The Medicare Part B health care premium, for coverage of doctor visits and outpatient care, had the highest increase, jumping 112 percent in nine years. Some food items, including eggs and coffee, went up almost as much.

Floridians, in some cases, may be suffering more.

The league report found a 60 percent hike in homeowner's insurance between 2000 and 2009. But in Florida, residents paid roughly $2.4 billion in 2000 for about 3.2 million homeowner insurance policies -- for an estimated average policy cost of $755. That estimate more than doubled to $1,680 in 2008, based on the Office of Insurance Regulation's statewide premium count of $6 billion and a policy count of 3.6 million.

Marie Butta, 81, is paying $75 more for windstorm coverage on her Deerfield Beach house this year and expects the premium to go up again next year. By switching to generic medications and cutting back on dinners out, she and her husband "haven't really felt the pinch yet, thank God, for that," she said.

The labor statistics bureau, which calculates an experimental annual CPI-E, found it rose 126.5 percent from 1982 through 2007, compared to 110 percent for the CPI-W.

But bureau economist Kenneth Stewart, in a paper published in the Monthly Labor Review last year, warned that the experimental CPI-E "has limitations as an estimate of the inflation rate experienced by older Americans" and should be viewed cautiously."

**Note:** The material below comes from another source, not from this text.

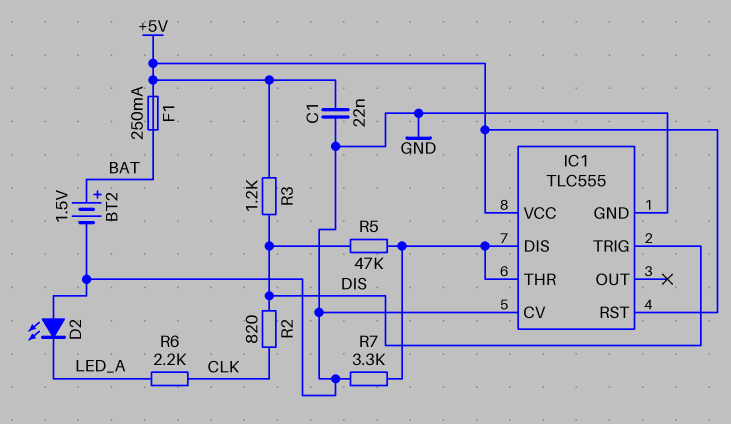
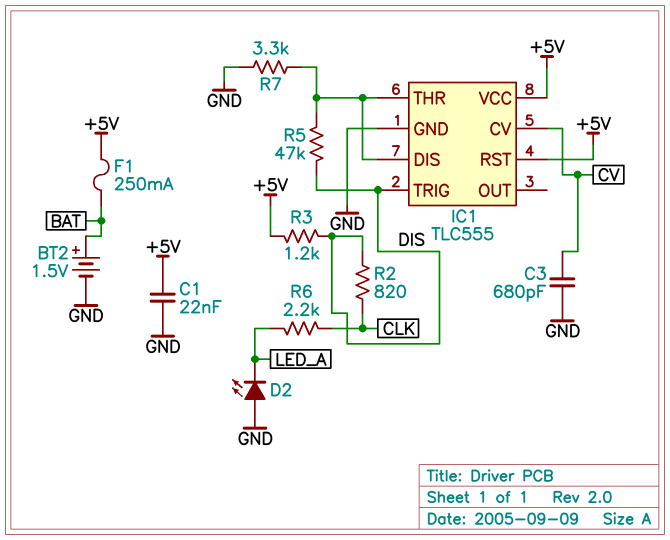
C3: none -> 680pF (CV, GND)
IC1 pin CV: GND -> CV

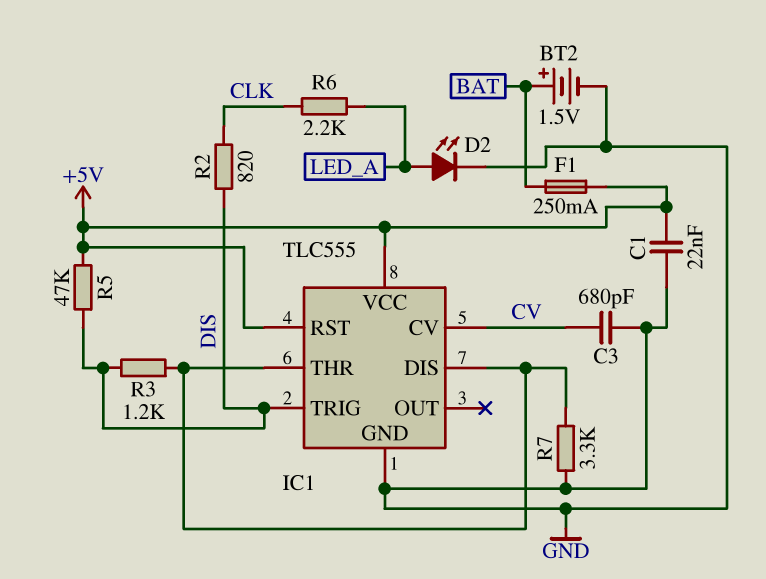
D2: LED (A GND, K LED_A) -> LED (A LED_A, K GND)
R3: 1.2k (+5V, DIS) -> 1.2k (DIS, IC1/DIS)
R5: 47k (DIS, IC1/DIS) -> 47k (+5V, DIS)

The Center for Retirement Research at Boston College came to similar conclusions in an October study on the impact of inflation on Social Security benefits. Rather than using the standard index as a base, center Director Alicia Munnell and research associate Dan Muldoon suggested one for elders should be built from scratch, sampling more senior households and gathering more prices at places where older consumers shop.